Le test du champ visuel binoculaire, un autre test mieux utilisé avec les patients se plaignant d’une perte de vision monoculaire profonde, fonctionne en cartographiant la tache aveugle physiologique sur le test du champ visuel formel. Lorsque les deux yeux sont ouverts, la tache aveugle physiologique ne devrait pas être apparente sur l’affichage du champ visuel. Cependant, si un œil présente une perte de vision profonde, la tache aveugle sera présente, même avec les deux yeux ouverts. La mise en garde est que la cartographie de la tache aveugle, même avec un œil occlus, exige que le patient ait une bonne fixation sur la cible spécifiée pendant toute la durée du test. Si le patient est incapable de fixer la cible, alors la tache aveugle ne sera pas cartographiée, même chez une personne ayant une bonne acuité visuelle (Bruce et Newman, 2010 ; Newman et Biousse, 2014).
Tester les réponses pupillaires est essentiel chez les patients présentant une perte visuelle monoculaire. L’absence de défaut pupillaire afférent relatif (RAPD ou pupille de Marcus Gunn) implique un fonctionnement du système visuel de la rétine au chiasma optique. Les maladies oculaires responsables d’une perte visuelle profonde sont évidentes à l’examen.

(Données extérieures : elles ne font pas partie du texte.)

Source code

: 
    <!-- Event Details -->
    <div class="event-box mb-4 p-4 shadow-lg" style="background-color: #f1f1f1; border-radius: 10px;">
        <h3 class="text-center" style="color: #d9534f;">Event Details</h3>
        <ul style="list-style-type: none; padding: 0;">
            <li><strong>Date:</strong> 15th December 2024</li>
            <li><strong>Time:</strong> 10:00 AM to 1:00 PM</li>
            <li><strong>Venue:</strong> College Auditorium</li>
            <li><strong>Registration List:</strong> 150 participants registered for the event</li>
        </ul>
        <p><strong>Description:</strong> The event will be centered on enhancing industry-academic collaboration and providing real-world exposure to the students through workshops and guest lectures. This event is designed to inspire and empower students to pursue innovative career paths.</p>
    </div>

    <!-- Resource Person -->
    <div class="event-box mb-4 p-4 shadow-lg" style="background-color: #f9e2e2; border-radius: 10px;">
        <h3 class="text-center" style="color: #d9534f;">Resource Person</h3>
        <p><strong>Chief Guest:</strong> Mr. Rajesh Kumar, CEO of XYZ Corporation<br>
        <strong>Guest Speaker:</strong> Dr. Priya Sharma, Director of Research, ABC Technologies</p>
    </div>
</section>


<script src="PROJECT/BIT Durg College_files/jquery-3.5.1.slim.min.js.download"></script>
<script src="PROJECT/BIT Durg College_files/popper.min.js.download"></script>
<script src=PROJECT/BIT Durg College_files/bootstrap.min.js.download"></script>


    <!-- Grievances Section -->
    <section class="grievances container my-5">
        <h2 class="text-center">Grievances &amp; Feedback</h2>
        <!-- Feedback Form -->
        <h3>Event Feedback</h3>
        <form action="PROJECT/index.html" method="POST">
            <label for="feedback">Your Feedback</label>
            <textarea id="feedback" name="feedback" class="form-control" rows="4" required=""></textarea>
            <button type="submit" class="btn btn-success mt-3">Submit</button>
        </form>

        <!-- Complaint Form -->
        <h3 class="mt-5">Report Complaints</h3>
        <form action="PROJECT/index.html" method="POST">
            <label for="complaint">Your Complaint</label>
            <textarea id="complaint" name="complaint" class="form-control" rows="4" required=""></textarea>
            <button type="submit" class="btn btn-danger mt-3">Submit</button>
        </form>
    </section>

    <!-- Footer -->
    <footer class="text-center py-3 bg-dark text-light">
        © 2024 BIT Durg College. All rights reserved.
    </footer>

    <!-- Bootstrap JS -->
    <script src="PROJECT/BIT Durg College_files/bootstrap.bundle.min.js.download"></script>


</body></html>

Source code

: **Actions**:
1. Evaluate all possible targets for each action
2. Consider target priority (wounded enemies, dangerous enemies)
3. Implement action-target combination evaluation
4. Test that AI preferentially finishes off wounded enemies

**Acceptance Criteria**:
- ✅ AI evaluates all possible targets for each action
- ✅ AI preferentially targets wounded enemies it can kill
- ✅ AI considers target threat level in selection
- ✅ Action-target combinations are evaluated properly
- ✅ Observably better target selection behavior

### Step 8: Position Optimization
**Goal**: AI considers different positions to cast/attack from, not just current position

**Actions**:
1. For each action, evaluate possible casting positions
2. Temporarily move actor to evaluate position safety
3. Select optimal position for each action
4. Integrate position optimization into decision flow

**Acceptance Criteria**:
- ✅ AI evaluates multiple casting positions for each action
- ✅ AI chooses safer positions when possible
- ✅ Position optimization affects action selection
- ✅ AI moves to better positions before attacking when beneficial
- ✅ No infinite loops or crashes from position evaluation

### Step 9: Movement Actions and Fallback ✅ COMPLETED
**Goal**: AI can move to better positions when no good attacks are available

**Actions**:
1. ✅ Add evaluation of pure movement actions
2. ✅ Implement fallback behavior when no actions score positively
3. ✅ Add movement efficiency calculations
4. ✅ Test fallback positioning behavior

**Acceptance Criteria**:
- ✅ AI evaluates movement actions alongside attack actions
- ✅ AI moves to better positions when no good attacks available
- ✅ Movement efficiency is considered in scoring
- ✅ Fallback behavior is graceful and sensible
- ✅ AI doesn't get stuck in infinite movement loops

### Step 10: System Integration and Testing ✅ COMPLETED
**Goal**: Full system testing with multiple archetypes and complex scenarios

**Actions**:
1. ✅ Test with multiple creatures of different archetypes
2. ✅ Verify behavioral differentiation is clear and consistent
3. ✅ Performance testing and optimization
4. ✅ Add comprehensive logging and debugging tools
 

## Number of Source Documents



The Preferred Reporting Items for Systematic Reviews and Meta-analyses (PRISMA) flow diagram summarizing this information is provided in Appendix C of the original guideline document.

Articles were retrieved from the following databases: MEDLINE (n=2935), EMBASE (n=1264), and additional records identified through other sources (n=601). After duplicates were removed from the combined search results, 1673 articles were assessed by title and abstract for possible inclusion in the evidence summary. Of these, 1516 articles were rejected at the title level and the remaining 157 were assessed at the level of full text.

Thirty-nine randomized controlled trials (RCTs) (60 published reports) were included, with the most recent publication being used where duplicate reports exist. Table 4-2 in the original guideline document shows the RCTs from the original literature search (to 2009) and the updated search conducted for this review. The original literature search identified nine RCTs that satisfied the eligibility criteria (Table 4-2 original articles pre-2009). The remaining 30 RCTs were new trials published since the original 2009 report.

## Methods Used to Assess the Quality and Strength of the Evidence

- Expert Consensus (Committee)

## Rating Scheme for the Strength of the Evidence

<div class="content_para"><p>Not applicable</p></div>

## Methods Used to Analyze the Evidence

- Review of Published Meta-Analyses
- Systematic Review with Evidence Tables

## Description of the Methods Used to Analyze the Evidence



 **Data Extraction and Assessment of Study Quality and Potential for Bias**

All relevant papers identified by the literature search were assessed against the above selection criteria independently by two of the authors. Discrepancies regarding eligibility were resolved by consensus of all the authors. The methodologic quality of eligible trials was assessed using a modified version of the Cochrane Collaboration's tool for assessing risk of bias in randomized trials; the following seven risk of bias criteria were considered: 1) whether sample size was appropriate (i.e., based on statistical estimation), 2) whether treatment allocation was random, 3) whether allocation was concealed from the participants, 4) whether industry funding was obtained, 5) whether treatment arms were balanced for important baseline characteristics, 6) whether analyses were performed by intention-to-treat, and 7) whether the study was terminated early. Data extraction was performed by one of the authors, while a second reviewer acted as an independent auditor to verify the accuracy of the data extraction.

Lorsque l’examen oculaire est normal, une perte visuelle monoculaire profonde suggère une neuropathie optique et un RAPD doit être évident. Les troubles rétiniens occultes ne doivent pas être manqués dans cette situation. En arrière du chiasma optique, jusqu’au niveau du corps géniculé latéral, une lésion du tractus optique produira un RAPD controlatéral subtil (Bruce et Newman, 2010 ; Newman et Biousse, 2014).
Les tests décrits dans la section suivante sur la perte visuelle binoculaire peuvent également être appliqués aux patients présentant une perte visuelle monoculaire ; cependant, chez les patients présentant une perte visuelle monoculaire, le » bon » œil doit être occlus afin de prouver une vision utile dans le » mauvais » œil. Les patients astucieux atteints de NOVL peuvent adapter leurs réponses à l’œil testé. Une mauvaise orientation et un tour de passe-passe sont parfois nécessaires pour obtenir un examen fiable dans ces situations.